» **YOUR ASSIGNMENT**:
A complete response lists each line of the data below that includes the word "maka".

_ _ _ _

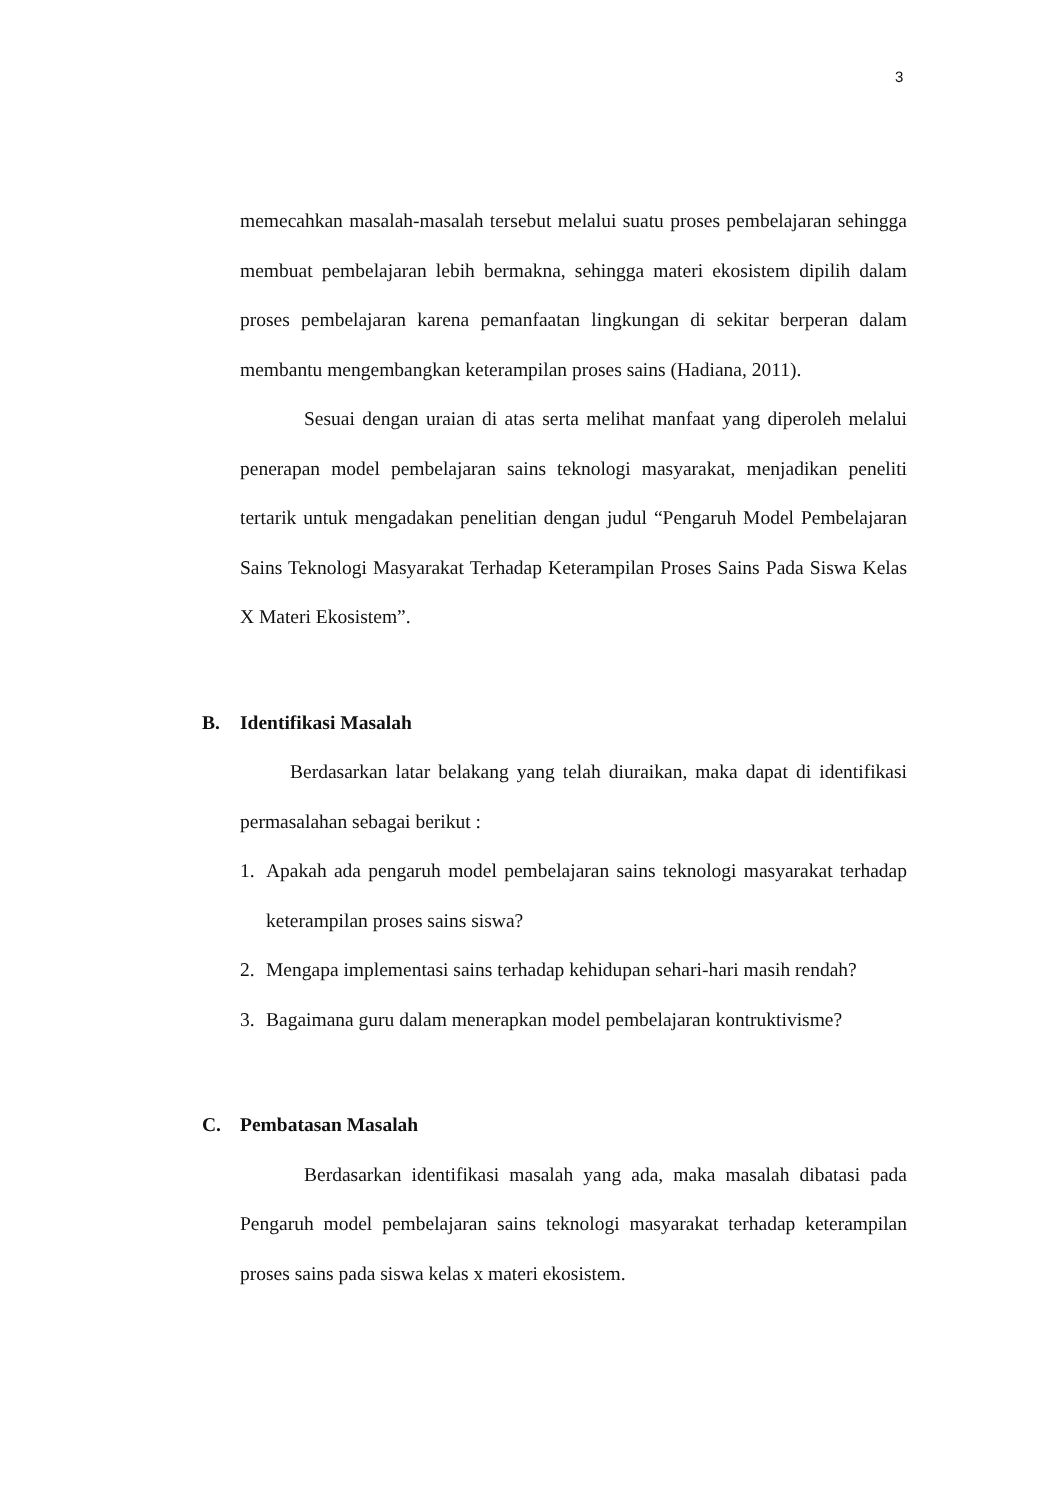3
memecahkan masalah-masalah tersebut melalui suatu proses pembelajaran sehingga membuat pembelajaran lebih bermakna, sehingga materi ekosistem dipilih dalam proses pembelajaran karena pemanfaatan lingkungan di sekitar berperan dalam membantu mengembangkan keterampilan proses sains (Hadiana, 2011).
Sesuai dengan uraian di atas serta melihat manfaat yang diperoleh melalui penerapan model pembelajaran sains teknologi masyarakat, menjadikan peneliti tertarik untuk mengadakan penelitian dengan judul “Pengaruh Model Pembelajaran Sains Teknologi Masyarakat Terhadap Keterampilan Proses Sains Pada Siswa Kelas X Materi Ekosistem”.
B. Identifikasi Masalah
Berdasarkan latar belakang yang telah diuraikan, maka dapat di identifikasi permasalahan sebagai berikut :
1. Apakah ada pengaruh model pembelajaran sains teknologi masyarakat terhadap keterampilan proses sains siswa?
2. Mengapa implementasi sains terhadap kehidupan sehari-hari masih rendah?
3. Bagaimana guru dalam menerapkan model pembelajaran kontruktivisme?
C. Pembatasan Masalah
Berdasarkan identifikasi masalah yang ada, maka masalah dibatasi pada Pengaruh model pembelajaran sains teknologi masyarakat terhadap keterampilan proses sains pada siswa kelas x materi ekosistem.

_ _ _ _

» **EXERCISE RESULT**:
Berdasarkan latar belakang yang telah diuraikan, maka dapat di identifikasi permasalahan sebagai berikut :
Berdasarkan identifikasi masalah yang ada, maka masalah dibatasi pada Pengaruh model pembelajaran sains teknologi masyarakat terhadap keterampilan proses sains pada siswa kelas x materi ekosistem.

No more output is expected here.